**** Data for analysis ****
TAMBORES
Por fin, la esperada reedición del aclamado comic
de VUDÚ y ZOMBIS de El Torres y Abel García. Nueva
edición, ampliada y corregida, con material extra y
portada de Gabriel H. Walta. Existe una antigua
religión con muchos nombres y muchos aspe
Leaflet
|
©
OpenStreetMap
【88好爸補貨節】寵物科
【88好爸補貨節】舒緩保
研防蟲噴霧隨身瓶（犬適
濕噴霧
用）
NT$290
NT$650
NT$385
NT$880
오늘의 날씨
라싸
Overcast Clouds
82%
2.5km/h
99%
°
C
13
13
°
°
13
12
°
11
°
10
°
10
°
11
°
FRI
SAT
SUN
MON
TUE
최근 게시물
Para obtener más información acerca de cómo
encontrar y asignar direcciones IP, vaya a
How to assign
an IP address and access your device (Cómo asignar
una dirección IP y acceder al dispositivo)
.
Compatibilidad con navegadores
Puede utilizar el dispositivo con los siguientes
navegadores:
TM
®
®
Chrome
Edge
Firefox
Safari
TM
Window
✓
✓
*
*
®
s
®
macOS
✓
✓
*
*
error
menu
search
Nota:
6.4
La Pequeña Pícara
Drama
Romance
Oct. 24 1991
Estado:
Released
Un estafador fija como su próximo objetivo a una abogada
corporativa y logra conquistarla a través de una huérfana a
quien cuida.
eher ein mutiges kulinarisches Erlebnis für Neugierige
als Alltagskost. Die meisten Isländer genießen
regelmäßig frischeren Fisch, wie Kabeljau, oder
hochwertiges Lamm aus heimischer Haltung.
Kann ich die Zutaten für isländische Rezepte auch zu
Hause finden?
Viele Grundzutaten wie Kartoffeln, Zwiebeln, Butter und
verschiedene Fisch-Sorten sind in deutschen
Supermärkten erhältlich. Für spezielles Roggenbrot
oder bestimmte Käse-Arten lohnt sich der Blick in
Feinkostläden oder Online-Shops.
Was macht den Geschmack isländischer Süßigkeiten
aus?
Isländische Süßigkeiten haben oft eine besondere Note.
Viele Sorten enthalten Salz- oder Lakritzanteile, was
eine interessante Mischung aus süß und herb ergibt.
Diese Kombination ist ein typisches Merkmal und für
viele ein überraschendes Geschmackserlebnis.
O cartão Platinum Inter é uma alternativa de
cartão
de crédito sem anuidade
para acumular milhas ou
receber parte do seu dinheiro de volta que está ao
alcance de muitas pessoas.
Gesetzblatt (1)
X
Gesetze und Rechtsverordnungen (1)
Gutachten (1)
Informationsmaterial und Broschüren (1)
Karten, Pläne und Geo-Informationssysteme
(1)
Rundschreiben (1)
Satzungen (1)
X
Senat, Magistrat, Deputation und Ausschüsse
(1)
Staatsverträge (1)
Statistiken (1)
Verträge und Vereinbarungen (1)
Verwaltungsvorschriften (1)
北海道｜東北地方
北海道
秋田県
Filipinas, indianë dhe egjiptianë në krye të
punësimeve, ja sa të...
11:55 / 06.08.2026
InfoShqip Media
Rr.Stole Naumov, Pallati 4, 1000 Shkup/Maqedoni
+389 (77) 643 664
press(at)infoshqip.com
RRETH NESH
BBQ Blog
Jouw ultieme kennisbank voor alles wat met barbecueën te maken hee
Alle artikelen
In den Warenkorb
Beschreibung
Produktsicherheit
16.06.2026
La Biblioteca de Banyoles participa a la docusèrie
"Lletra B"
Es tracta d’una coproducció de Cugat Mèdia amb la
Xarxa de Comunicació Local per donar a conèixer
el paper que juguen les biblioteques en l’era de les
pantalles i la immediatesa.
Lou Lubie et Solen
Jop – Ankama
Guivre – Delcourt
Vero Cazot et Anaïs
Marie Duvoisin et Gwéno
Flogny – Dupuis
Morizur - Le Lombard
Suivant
****
What you are asked to do » Reproduce every line of the listing above exactly, in the same order.

Output below »
TAMBORES
Por fin, la esperada reedición del aclamado comic
de VUDÚ y ZOMBIS de El Torres y Abel García. Nueva
edición, ampliada y corregida, con material extra y
portada de Gabriel H. Walta. Existe una antigua
religión con muchos nombres y muchos aspe
Leaflet
|
©
OpenStreetMap
【88好爸補貨節】寵物科
【88好爸補貨節】舒緩保
研防蟲噴霧隨身瓶（犬適
濕噴霧
用）
NT$290
NT$650
NT$385
NT$880
오늘의 날씨
라싸
Overcast Clouds
82%
2.5km/h
99%
°
C
13
13
°
°
13
12
°
11
°
10
°
10
°
11
°
FRI
SAT
SUN
MON
TUE
최근 게시물
Para obtener más información acerca de cómo
encontrar y asignar direcciones IP, vaya a
How to assign
an IP address and access your device (Cómo asignar
una dirección IP y acceder al dispositivo)
.
Compatibilidad con navegadores
Puede utilizar el dispositivo con los siguientes
navegadores:
TM
®
®
Chrome
Edge
Firefox
Safari
TM
Window
✓
✓
*
*
®
s
®
macOS
✓
✓
*
*
error
menu
search
Nota:
6.4
La Pequeña Pícara
Drama
Romance
Oct. 24 1991
Estado:
Released
Un estafador fija como su próximo objetivo a una abogada
corporativa y logra conquistarla a través de una huérfana a
quien cuida.
eher ein mutiges kulinarisches Erlebnis für Neugierige
als Alltagskost. Die meisten Isländer genießen
regelmäßig frischeren Fisch, wie Kabeljau, oder
hochwertiges Lamm aus heimischer Haltung.
Kann ich die Zutaten für isländische Rezepte auch zu
Hause finden?
Viele Grundzutaten wie Kartoffeln, Zwiebeln, Butter und
verschiedene Fisch-Sorten sind in deutschen
Supermärkten erhältlich. Für spezielles Roggenbrot
oder bestimmte Käse-Arten lohnt sich der Blick in
Feinkostläden oder Online-Shops.
Was macht den Geschmack isländischer Süßigkeiten
aus?
Isländische Süßigkeiten haben oft eine besondere Note.
Viele Sorten enthalten Salz- oder Lakritzanteile, was
eine interessante Mischung aus süß und herb ergibt.
Diese Kombination ist ein typisches Merkmal und für
viele ein überraschendes Geschmackserlebnis.
O cartão Platinum Inter é uma alternativa de
cartão
de crédito sem anuidade
para acumular milhas ou
receber parte do seu dinheiro de volta que está ao
alcance de muitas pessoas.
Gesetzblatt (1)
X
Gesetze und Rechtsverordnungen (1)
Gutachten (1)
Informationsmaterial und Broschüren (1)
Karten, Pläne und Geo-Informationssysteme
(1)
Rundschreiben (1)
Satzungen (1)
X
Senat, Magistrat, Deputation und Ausschüsse
(1)
Staatsverträge (1)
Statistiken (1)
Verträge und Vereinbarungen (1)
Verwaltungsvorschriften (1)
北海道｜東北地方
北海道
秋田県
Filipinas, indianë dhe egjiptianë në krye të
punësimeve, ja sa të...
11:55 / 06.08.2026
InfoShqip Media
Rr.Stole Naumov, Pallati 4, 1000 Shkup/Maqedoni
+389 (77) 643 664
press(at)infoshqip.com
RRETH NESH
BBQ Blog
Jouw ultieme kennisbank voor alles wat met barbecueën te maken hee
Alle artikelen
In den Warenkorb
Beschreibung
Produktsicherheit
16.06.2026
La Biblioteca de Banyoles participa a la docusèrie
"Lletra B"
Es tracta d’una coproducció de Cugat Mèdia amb la
Xarxa de Comunicació Local per donar a conèixer
el paper que juguen les biblioteques en l’era de les
pantalles i la immediatesa.
Lou Lubie et Solen
Jop – Ankama
Guivre – Delcourt
Vero Cazot et Anaïs
Marie Duvoisin et Gwéno
Flogny – Dupuis
Morizur - Le Lombard
Suivant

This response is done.